Sub-Agents¶
A sub-agent is a workflow step that spawns a child workflow to handle a focused sub-task. Think of it as delegation: the parent workflow describes an objective in natural language, and the sub-agent plans and executes its own steps to accomplish it, then returns the result.
This is useful when part of a workflow requires deeper reasoning, a separate set of tools, or a different perspective than the main flow.
[Screenshot needed: Agent step in the workflow editor showing objective, briefing fields, and the parallel execution tab]
When to Use Sub-Agents¶
Sub-agents suit tasks that are too complex for a single step but have a clear deliverable:
- Research: "Summarise the top 5 competitors in this market"
- Analysis: "Review this contract and flag any unusual clauses"
- Content generation: "Draft three LinkedIn posts from different angles on this topic"
- Data processing: "Collect pricing data from these three sources and produce a comparison table"
For simple operations (formatting a value, filtering a list, calling a single API), a code step or integration step is more appropriate.
Configuring a Sub-Agent Step¶
In the workflow editor, an Agent step has the following fields:
- Objective: A natural language description of what the sub-agent should accomplish. This supports variable interpolation from previous steps, so you can pass dynamic context.
- Briefing (optional): Key facts, constraints, and role information that shape the sub-agent's behaviour. For example, you might specify "You are a financial analyst" or "Only use data from the last 30 days".

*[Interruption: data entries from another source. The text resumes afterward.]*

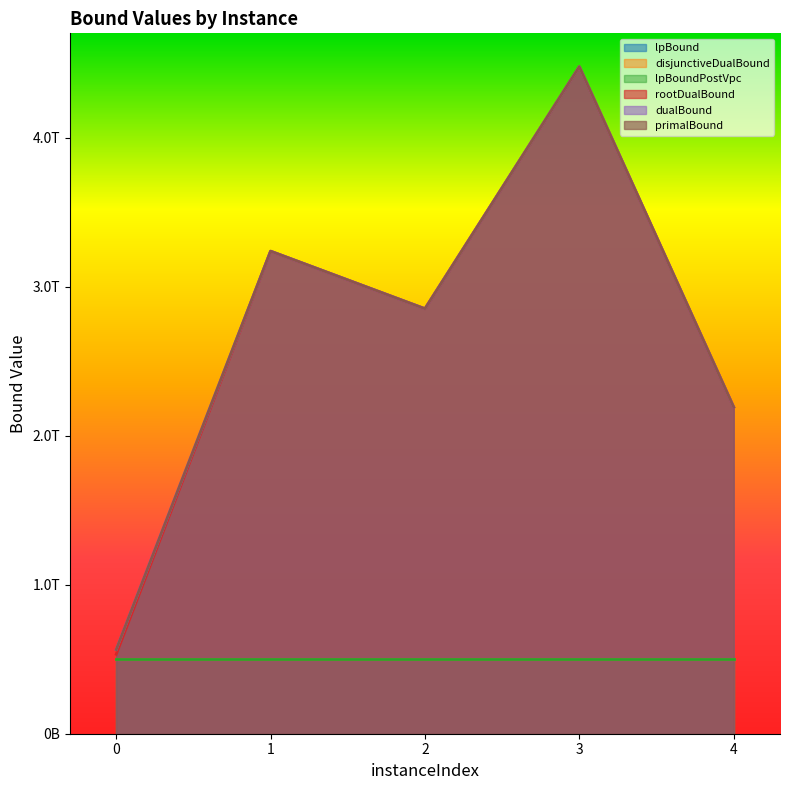

Is the value of primalBound at 1 greater than the value of rootDualBound at 4?

Yes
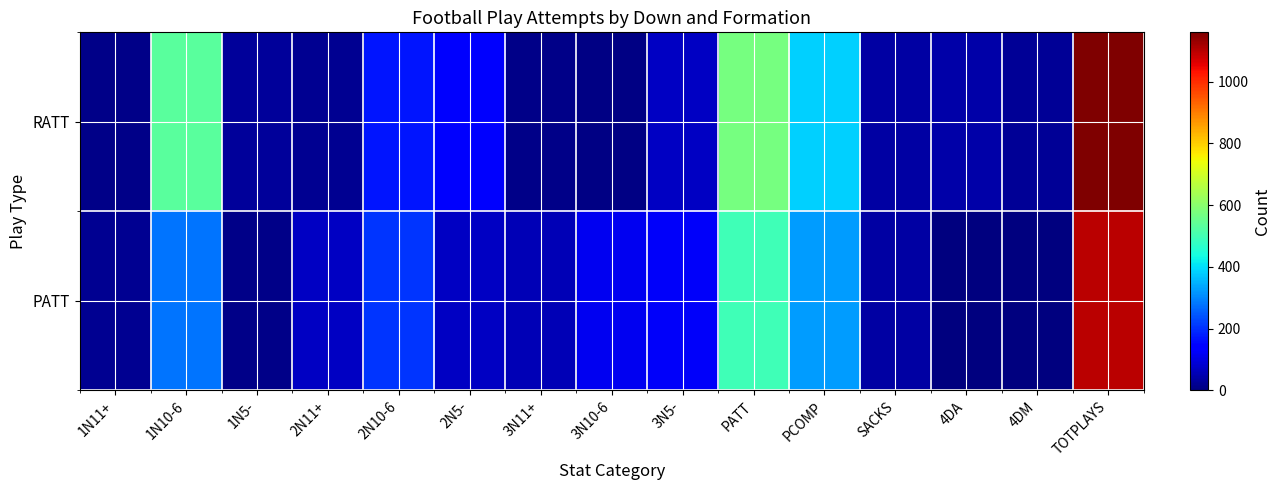

Which series changed the most between PATT and PCOMP?

RATT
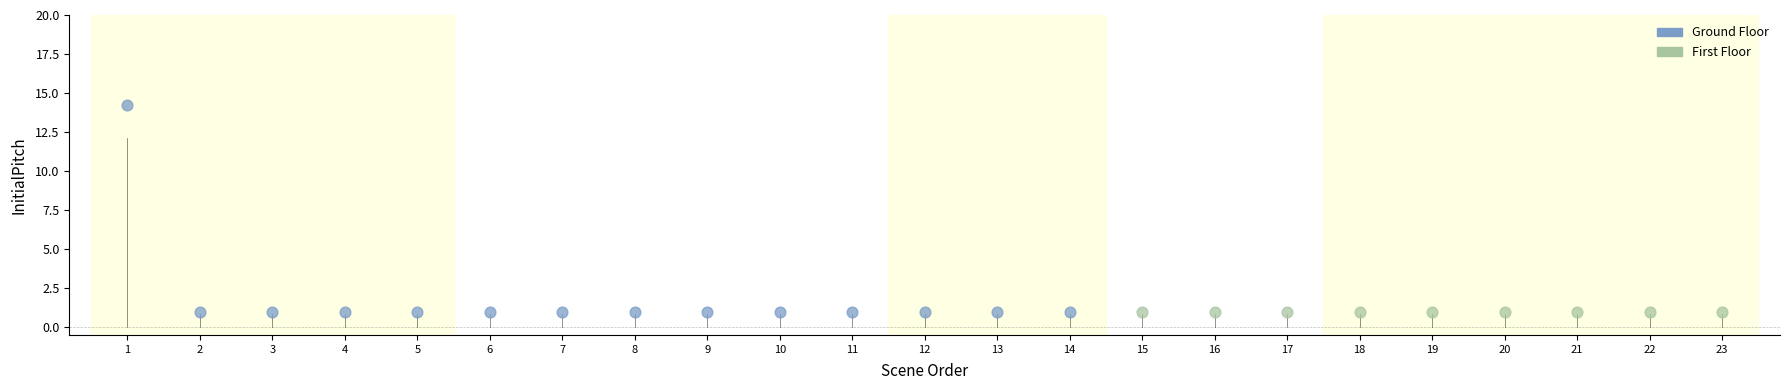

Which series contains the highest Y value?

Ground Floor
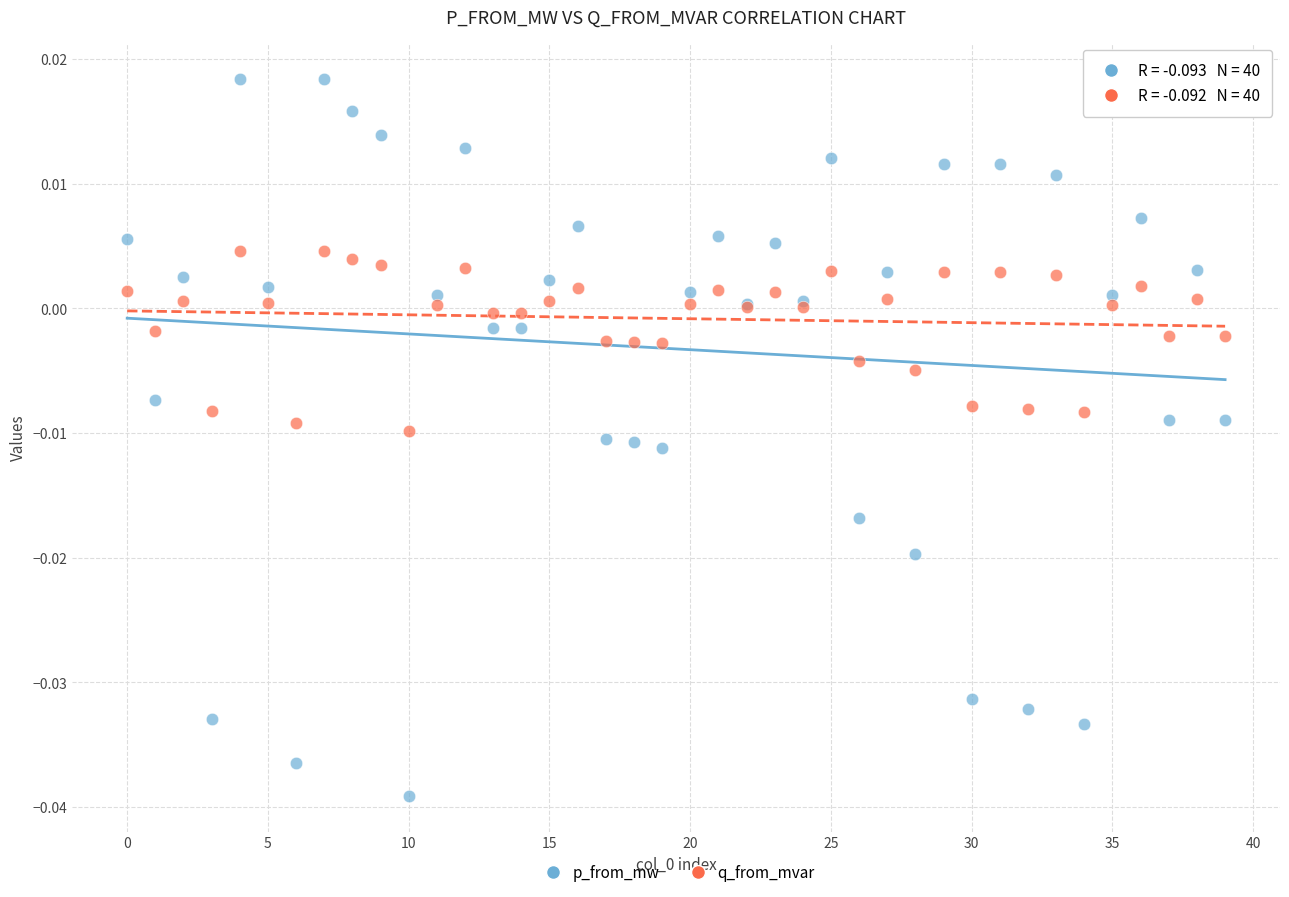

Which series reaches the maximum Y coordinate?

p_from_mw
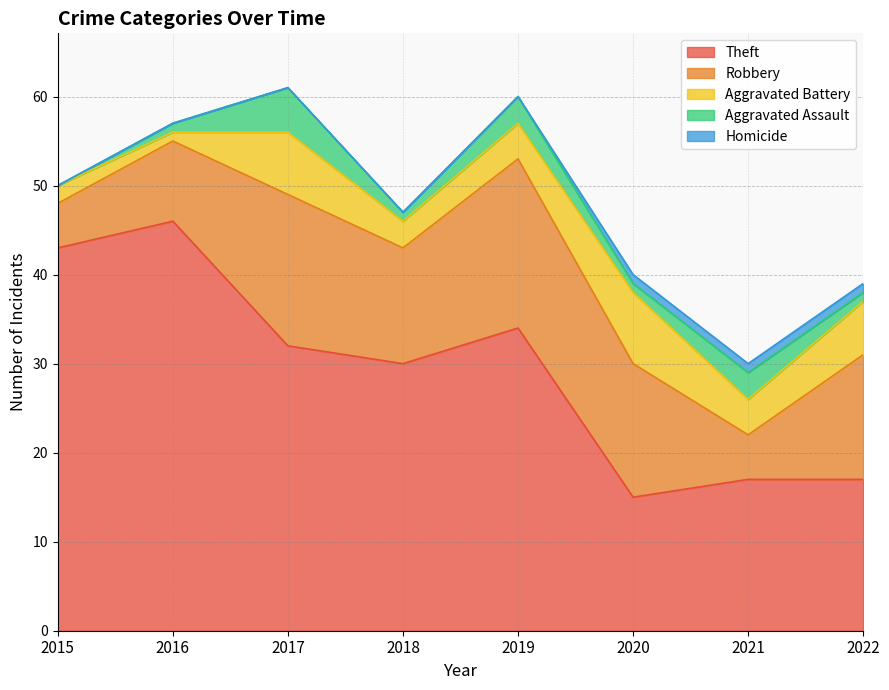

List the series in order of their peak value, highest first.

Theft, Robbery, Aggravated Battery, Aggravated Assault, Homicide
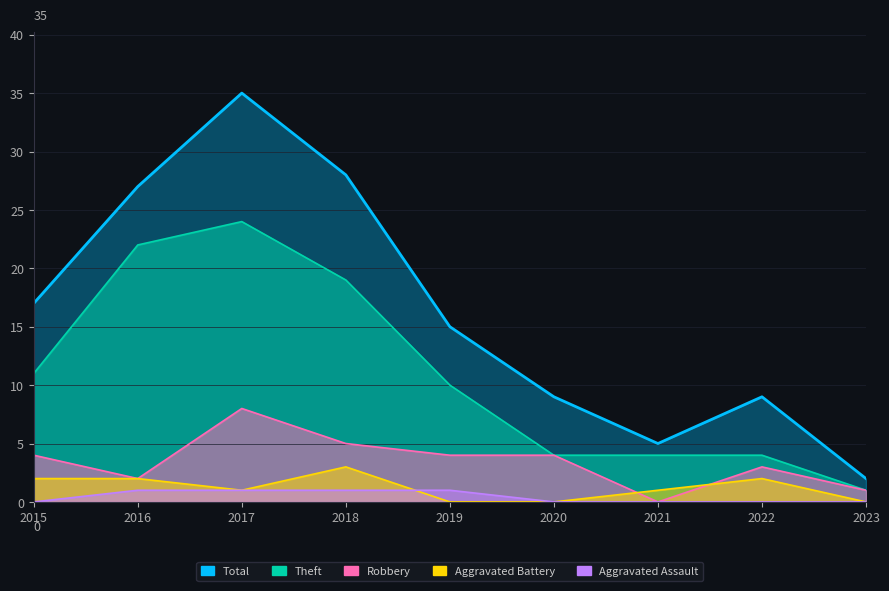

Reading left to right, extract all data points from this chart.

Theft: 11	22	24	19	10	4	4	4	1
Robbery: 4	2	8	5	4	4	0	3	1
Aggravated Battery: 2	2	1	3	0	0	1	2	0
Aggravated Assault: 0	1	1	1	1	0	0	0	0
Total: 17	27	35	28	15	9	5	9	2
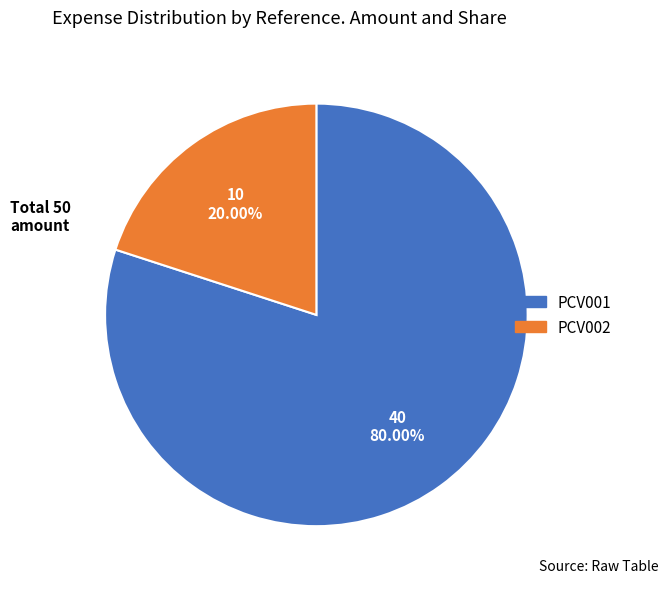

To the nearest percent, what portion does PCV002 represent?

20%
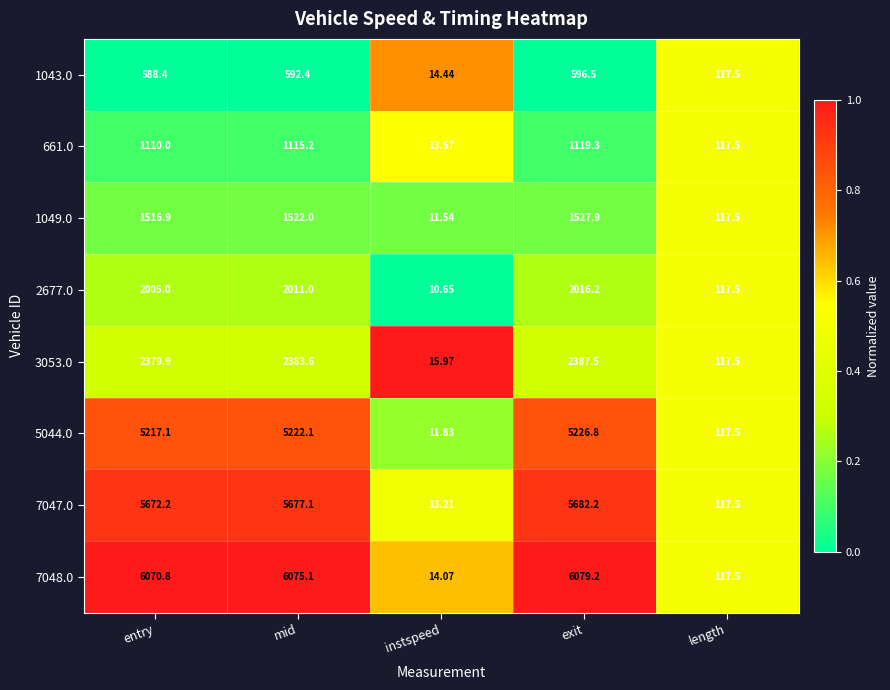

At which label does 7048.0 first exceed 6070?

entry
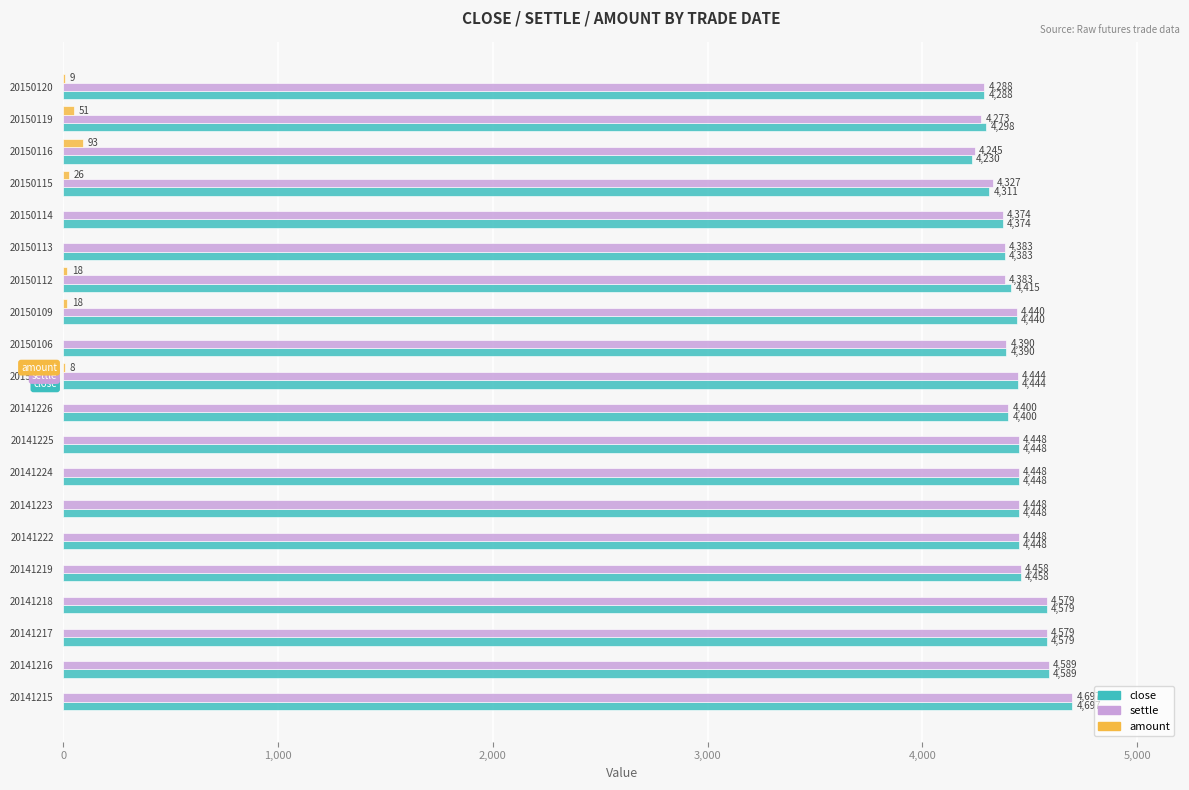

Which series has the widest spread of values?

close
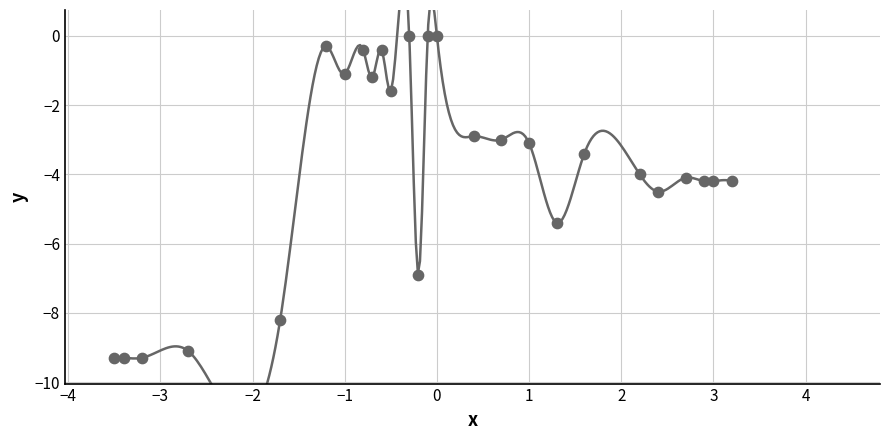

What is the range of Y values (max minus min)?

9.3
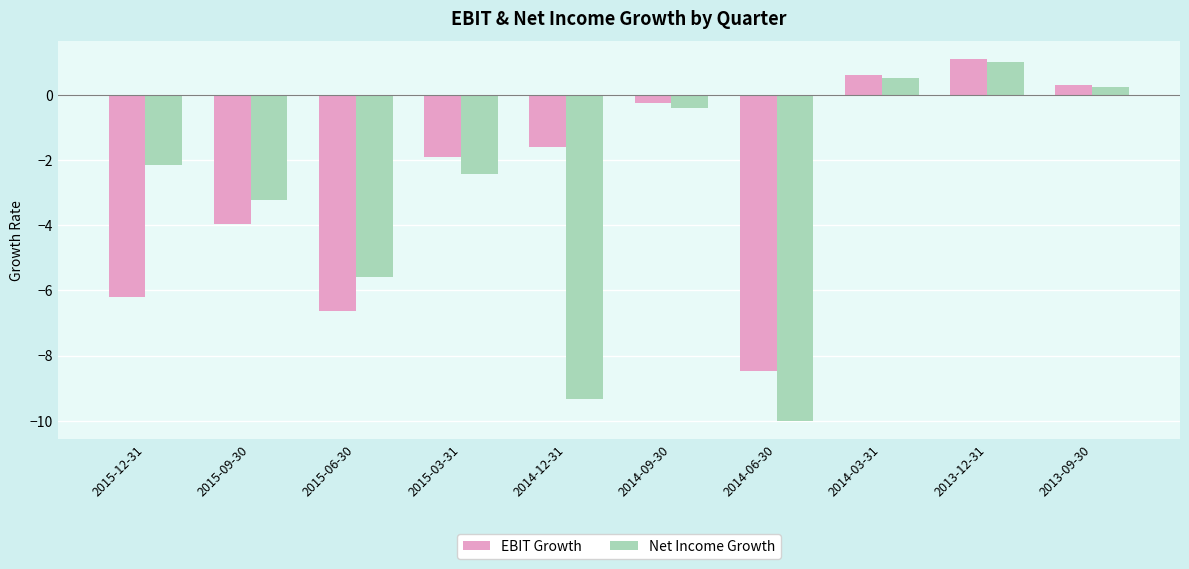

List the series in order of their overall mean, lowest first.

Net Income Growth, EBIT Growth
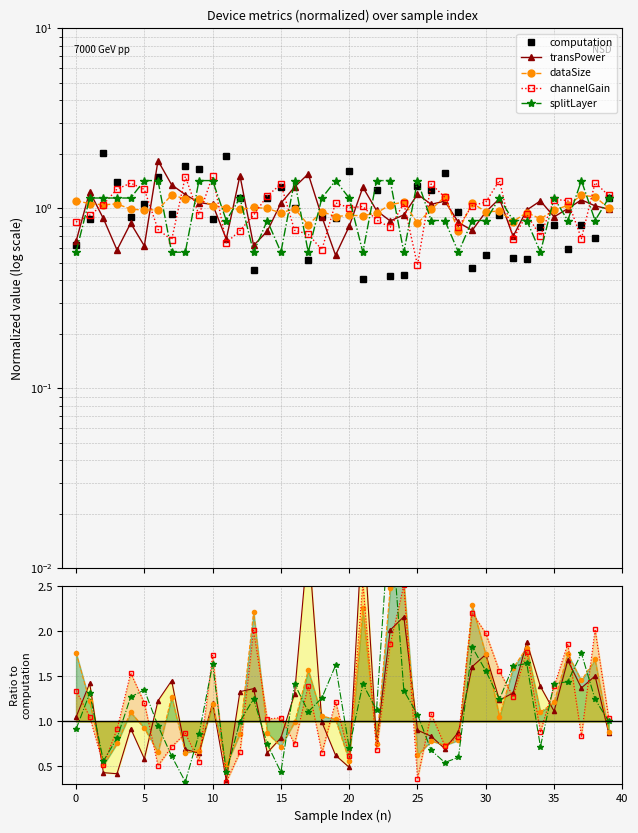

At which category does the chart reach its minimum across all series?

11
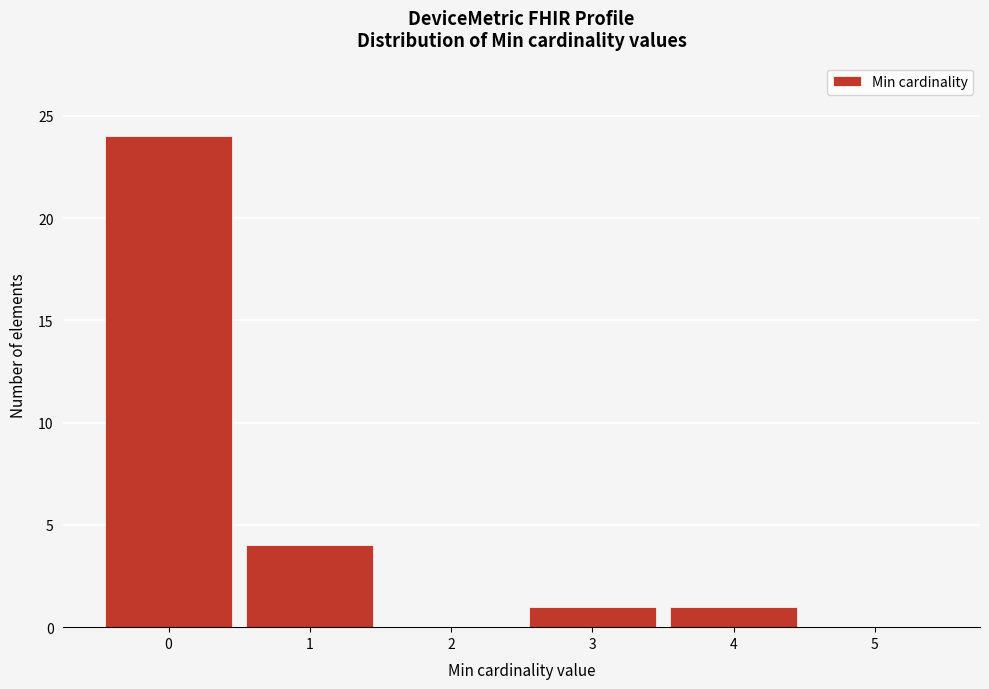

Reading left to right, transcribe this chart: for each bar, give the range it covers on the x-axis and its height. The values are not printed on the chart, so give them approximately, as read against the axis.

-0.5 to 0.5: 24
0.5 to 1.5: 4
1.5 to 2.5: 0
2.5 to 3.5: 1
3.5 to 4.5: 1
4.5 to 5.5: 0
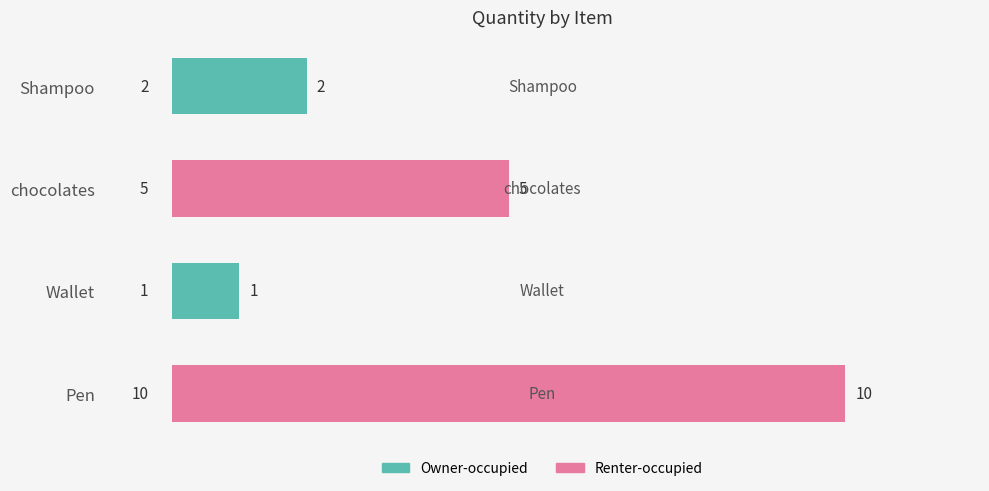

The chart shows a value of 7 at chocolates. True or false?

False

- Allowed integrations (optional): A whitelist of services the sub-agent may use (e.g., "slack", "gmail"). If omitted, the sub-agent can use all services available to you.
- Budget limit: The maximum the sub-agent may spend. Defaults to $1.00, with a range of $0 to $100. The parent workflow's remaining budget is divided among its children.
Parallel Execution¶
Sub-agents can run multiple child workflows at the same time. There are two modes for this.
Split work across children¶
Set a parallel count (up to 5) and optionally a variable to vary across the children. For example:
- Objective: "Research {{competitor}} and summarise their pricing strategy"
- Variable:
competitor - Values:
["Apple", "Google", "Microsoft"]
This spawns three child workflows, each researching a different competitor. The budget is split evenly among them.
Multi-perspective mode¶
Define named perspectives, each with a role, area of expertise, and focus. For example:
- Legal Analyst: focus on compliance risks
- Financial Analyst: focus on cost implications
- Technical Lead: focus on integration feasibility
Each perspective runs as a separate child workflow, and the results are aggregated. You choose how results are combined:
- List: Returns an array of all outputs
- Merge: Concatenates the text outputs
- Best: Returns the first successful result
Budget and Safety Limits¶
Sub-agents operate within several guardrails:
| Limit | Value | Purpose |
|---|---|---|
| Default budget per agent | $1.00 | Prevents runaway spending on a single sub-task |
| Budget range | $0 -- $100 | Configurable per step |
| Maximum nesting depth | 10 | Prevents unbounded recursive spawning |
| Inactivity timeout | 10 minutes | Terminates sub-agents that appear stuck |
| Maximum identical retries | 3 | Stops repeating the same failing action |
| Depth warning threshold | 5 | Logs a warning (does not block execution) |
Budget is the primary constraint. It naturally limits how much work a sub-agent can do. The depth limit and inactivity timeout are infrastructure safeguards that protect against edge cases.
When a sub-agent exhausts its budget, it stops and returns whatever partial results it has produced. The parent workflow continues with those partial results.
Enabling and Disabling Sub-Agents¶
You can control whether your workflows are allowed to spawn sub-agents through the collaboration.allow_agent_spawning toggle in Settings under Collaboration → Allow Dynamic Agent Spawning. This is disabled by default. You must enable it before using Agent steps. If it is disabled, any Agent step in a workflow will return an error explaining that dynamic agent spawning is turned off.
Sub-Agents in Virtual Run¶
During a Virtual Run preview, Agent steps are simulated. You see what the sub-agent would produce, including:
- The generated child workflow plan
- The objective and briefing sent to the child
- The expected cost breakdown
This lets you verify that the sub-agent's scope and budget are appropriate before running the workflow live.